# [Directions]
Copy out the material below, swapping every "top-left" for "upper-left" and leaving everything else unchanged.

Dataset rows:
━━━━━━━━━━
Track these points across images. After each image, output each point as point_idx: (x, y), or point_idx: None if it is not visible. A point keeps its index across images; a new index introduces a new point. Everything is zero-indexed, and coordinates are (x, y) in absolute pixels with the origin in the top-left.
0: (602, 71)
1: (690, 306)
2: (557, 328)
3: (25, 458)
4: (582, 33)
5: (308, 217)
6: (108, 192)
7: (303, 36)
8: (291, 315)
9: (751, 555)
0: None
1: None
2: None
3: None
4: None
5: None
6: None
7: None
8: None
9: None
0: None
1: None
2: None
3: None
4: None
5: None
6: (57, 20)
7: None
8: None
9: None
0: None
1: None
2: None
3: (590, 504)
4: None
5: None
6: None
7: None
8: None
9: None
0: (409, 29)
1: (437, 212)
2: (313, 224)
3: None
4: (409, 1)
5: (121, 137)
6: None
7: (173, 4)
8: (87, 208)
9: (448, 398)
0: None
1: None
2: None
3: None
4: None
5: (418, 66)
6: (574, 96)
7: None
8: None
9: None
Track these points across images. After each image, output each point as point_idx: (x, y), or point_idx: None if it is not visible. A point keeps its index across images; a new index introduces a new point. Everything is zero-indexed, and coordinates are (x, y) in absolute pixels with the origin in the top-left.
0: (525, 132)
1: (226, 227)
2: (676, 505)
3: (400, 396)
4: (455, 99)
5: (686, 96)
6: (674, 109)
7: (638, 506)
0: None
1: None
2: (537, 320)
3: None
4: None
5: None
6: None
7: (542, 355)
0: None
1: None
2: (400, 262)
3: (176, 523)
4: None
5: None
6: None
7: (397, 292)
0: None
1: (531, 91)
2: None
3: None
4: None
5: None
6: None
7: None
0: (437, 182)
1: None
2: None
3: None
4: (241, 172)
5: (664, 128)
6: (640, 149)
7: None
━━━━━━━━━━
# [Answer]
Track these points across images. After each image, output each point as point_idx: (x, y), or point_idx: None if it is not visible. A point keeps its index across images; a new index introduces a new point. Everything is zero-indexed, and coordinates are (x, y) in absolute pixels with the origin in the upper-left.
0: (602, 71)
1: (690, 306)
2: (557, 328)
3: (25, 458)
4: (582, 33)
5: (308, 217)
6: (108, 192)
7: (303, 36)
8: (291, 315)
9: (751, 555)
0: None
1: None
2: None
3: None
4: None
5: None
6: None
7: None
8: None
9: None
0: None
1: None
2: None
3: None
4: None
5: None
6: (57, 20)
7: None
8: None
9: None
0: None
1: None
2: None
3: (590, 504)
4: None
5: None
6: None
7: None
8: None
9: None
0: (409, 29)
1: (437, 212)
2: (313, 224)
3: None
4: (409, 1)
5: (121, 137)
6: None
7: (173, 4)
8: (87, 208)
9: (448, 398)
0: None
1: None
2: None
3: None
4: None
5: (418, 66)
6: (574, 96)
7: None
8: None
9: None
Track these points across images. After each image, output each point as point_idx: (x, y), or point_idx: None if it is not visible. A point keeps its index across images; a new index introduces a new point. Everything is zero-indexed, and coordinates are (x, y) in absolute pixels with the origin in the upper-left.
0: (525, 132)
1: (226, 227)
2: (676, 505)
3: (400, 396)
4: (455, 99)
5: (686, 96)
6: (674, 109)
7: (638, 506)
0: None
1: None
2: (537, 320)
3: None
4: None
5: None
6: None
7: (542, 355)
0: None
1: None
2: (400, 262)
3: (176, 523)
4: None
5: None
6: None
7: (397, 292)
0: None
1: (531, 91)
2: None
3: None
4: None
5: None
6: None
7: None
0: (437, 182)
1: None
2: None
3: None
4: (241, 172)
5: (664, 128)
6: (640, 149)
7: None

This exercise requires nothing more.